Закричал Сережка, кинулся к матери. Его перехватила медсестра, повела к двери. Прибежали врачи, няни. Марфа безропотно повиновалась, когда ее взяли об руку и повели из палаты. А Сережка вырывался, плохо соображая, что делает. Уж очень много бед свалилось на его худенькие плечи. Сначала что-то непостижимое случилось с матерью. Он узнал об этом на следующий же день после того, как в тот злополучный вечер, не дождавшись родителей, забылся, сморенный сном. Ему сказал отец, как взрослому — сурово, без утайки: «Не сберегли мы свою маму, Сергей. От ран умирает...» И отвернулся, опустив поседевшую голову. Сережка еще не знал, что можно поседеть в одну ночь, в один миг.

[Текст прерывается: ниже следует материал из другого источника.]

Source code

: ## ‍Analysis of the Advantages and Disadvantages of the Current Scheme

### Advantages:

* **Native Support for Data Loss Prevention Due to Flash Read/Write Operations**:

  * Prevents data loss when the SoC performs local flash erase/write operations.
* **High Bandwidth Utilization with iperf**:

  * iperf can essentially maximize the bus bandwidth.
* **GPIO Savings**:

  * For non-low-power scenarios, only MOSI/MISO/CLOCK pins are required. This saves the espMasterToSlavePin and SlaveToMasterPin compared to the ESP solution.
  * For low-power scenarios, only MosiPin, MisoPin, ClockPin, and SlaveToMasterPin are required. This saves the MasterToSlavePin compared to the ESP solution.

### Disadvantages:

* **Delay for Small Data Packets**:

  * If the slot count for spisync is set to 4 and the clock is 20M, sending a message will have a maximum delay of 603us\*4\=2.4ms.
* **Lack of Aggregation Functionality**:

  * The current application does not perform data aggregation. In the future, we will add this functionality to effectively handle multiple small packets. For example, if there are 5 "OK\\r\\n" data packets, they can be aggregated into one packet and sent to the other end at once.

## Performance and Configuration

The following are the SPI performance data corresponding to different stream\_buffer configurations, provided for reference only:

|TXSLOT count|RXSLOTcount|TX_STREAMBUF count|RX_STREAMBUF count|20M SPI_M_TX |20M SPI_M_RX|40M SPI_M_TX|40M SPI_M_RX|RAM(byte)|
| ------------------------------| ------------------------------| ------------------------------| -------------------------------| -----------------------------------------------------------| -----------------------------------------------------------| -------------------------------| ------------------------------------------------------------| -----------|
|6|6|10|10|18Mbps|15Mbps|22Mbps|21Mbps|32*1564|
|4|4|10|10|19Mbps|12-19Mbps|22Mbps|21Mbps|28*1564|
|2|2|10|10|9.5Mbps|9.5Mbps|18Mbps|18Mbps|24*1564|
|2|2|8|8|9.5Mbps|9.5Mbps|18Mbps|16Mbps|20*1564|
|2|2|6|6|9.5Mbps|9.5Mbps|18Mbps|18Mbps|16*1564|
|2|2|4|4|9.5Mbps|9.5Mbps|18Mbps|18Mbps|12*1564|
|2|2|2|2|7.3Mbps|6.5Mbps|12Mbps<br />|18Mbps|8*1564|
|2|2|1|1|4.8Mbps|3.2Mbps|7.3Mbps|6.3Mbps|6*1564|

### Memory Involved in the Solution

Теперь он знал это. Отец сутулился. Спина его непривычно вздрагивала. Сережка не знал, что можно плакать молча, без слез. Теперь убедился в этом. Он прильнул к отцу, ощутил дрожь его тела, заплакал, давясь слезами. Для него мать была самой умной, самой красивой, самой доброй из всех, живущих на земле. И он не мог допустить мысли, чтобы кто-нибудь думал иначе. Он Никак не мог понять того, что произошло.

Сергей плакал, и впервые отец не корил его за это, не успокаивал. Сергей не подозревал, что отец и сам готов был расплакаться, чтобы облегчить душу. Но слез у него не было. Была нестерпимая боль и пришедшее ей на смену какое-то холодное, еще более мучительное оцепенение.

Потом исчез отец, не повидавшись, не сказав ни слова.

— Уехал, — как-то неестественно оживленно объяснил дядька Савелий, когда Сергей пришел из школы. — Скоро вернется, — продолжал он, без надобности суетясь, избегая недоуменно-растерянного и выспрашивающего Сережкиного взгляда.